■ **Material supplied**:
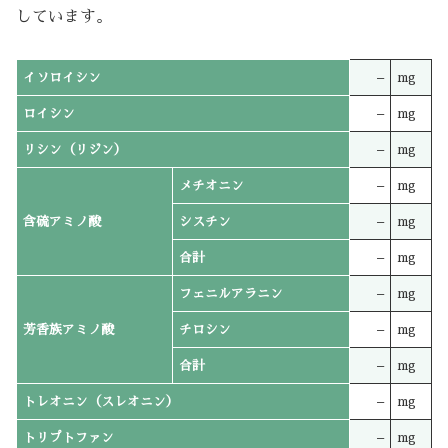
しています。
イソロイシン
–
mg
ロイシン
–
mg
リシン（リジン）
–
mg
メチオニン
–
mg
含硫アミノ酸
シスチン
–
mg
合計
–
mg
フェニルアラニン
–
mg
芳香族アミノ酸
チロシン
–
mg
合計
–
mg
トレオニン（スレオニン）
–
mg
トリプトファン
–
mg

■ **To do**: Please write out the text of these records again, substituting "ミリグラム" for every "mg" and changing nothing else. Leave the pictures out of your answer.

■ **Response**:
しています。
イソロイシン
–
ミリグラム
ロイシン
–
ミリグラム
リシン（リジン）
–
ミリグラム
メチオニン
–
ミリグラム
含硫アミノ酸
シスチン
–
ミリグラム
合計
–
ミリグラム
フェニルアラニン
–
ミリグラム
芳香族アミノ酸
チロシン
–
ミリグラム
合計
–
ミリグラム
トレオニン（スレオニン）
–
ミリグラム
トリプトファン
–
ミリグラム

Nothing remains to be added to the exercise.